TASK TO CARRY OUT: Output, word for word, the line that contains "Товары и услуги" and all lines after it in the records below, omitting pictures.

[Extracted page text data]
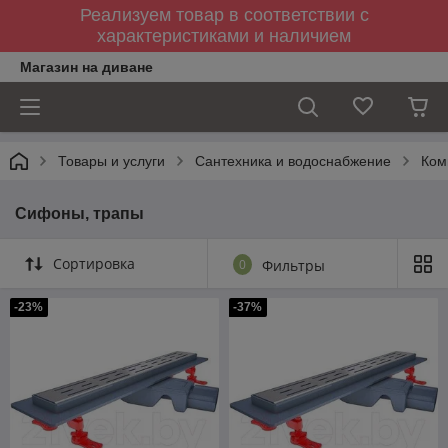
Реализуем товар в соответствии с
характеристиками и наличием
Магазин на диване
Товары и услуги
Сантехника и водоснабжение
Ком
Сифоны, трапы
Сортировка
0
Фильтры
-23%
-37%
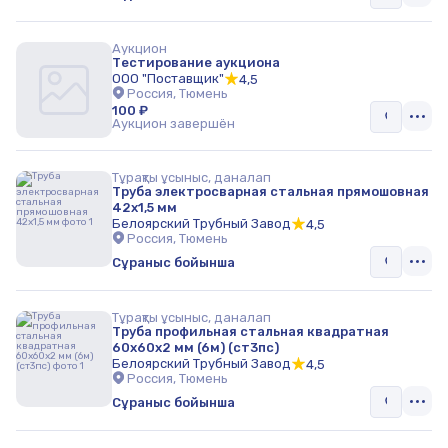
Аукцион
Тестирование аукциона
ООО "Поставщик"
4,5
Россия, Тюмень
100 ₽
Аукцион завершён
Тұрақты ұсыныс, даналап
Труба электросварная стальная прямошовная
42х1,5 мм
Белоярский Трубный Завод
4,5
Россия, Тюмень
Сұраныс бойынша
Тұрақты ұсыныс, даналап
Труба профильная стальная квадратная
60х60х2 мм (6м) (ст3пс)
Белоярский Трубный Завод
4,5
Россия, Тюмень
Сұраныс бойынша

ANSWER BELOW:
Товары и услуги
Сантехника и водоснабжение
Ком
Сифоны, трапы
Сортировка
0
Фильтры
-23%
-37%
Аукцион
Тестирование аукциона
ООО "Поставщик"
4,5
Россия, Тюмень
100 ₽
Аукцион завершён
Тұрақты ұсыныс, даналап
Труба электросварная стальная прямошовная
42х1,5 мм
Белоярский Трубный Завод
4,5
Россия, Тюмень
Сұраныс бойынша
Тұрақты ұсыныс, даналап
Труба профильная стальная квадратная
60х60х2 мм (6м) (ст3пс)
Белоярский Трубный Завод
4,5
Россия, Тюмень
Сұраныс бойынша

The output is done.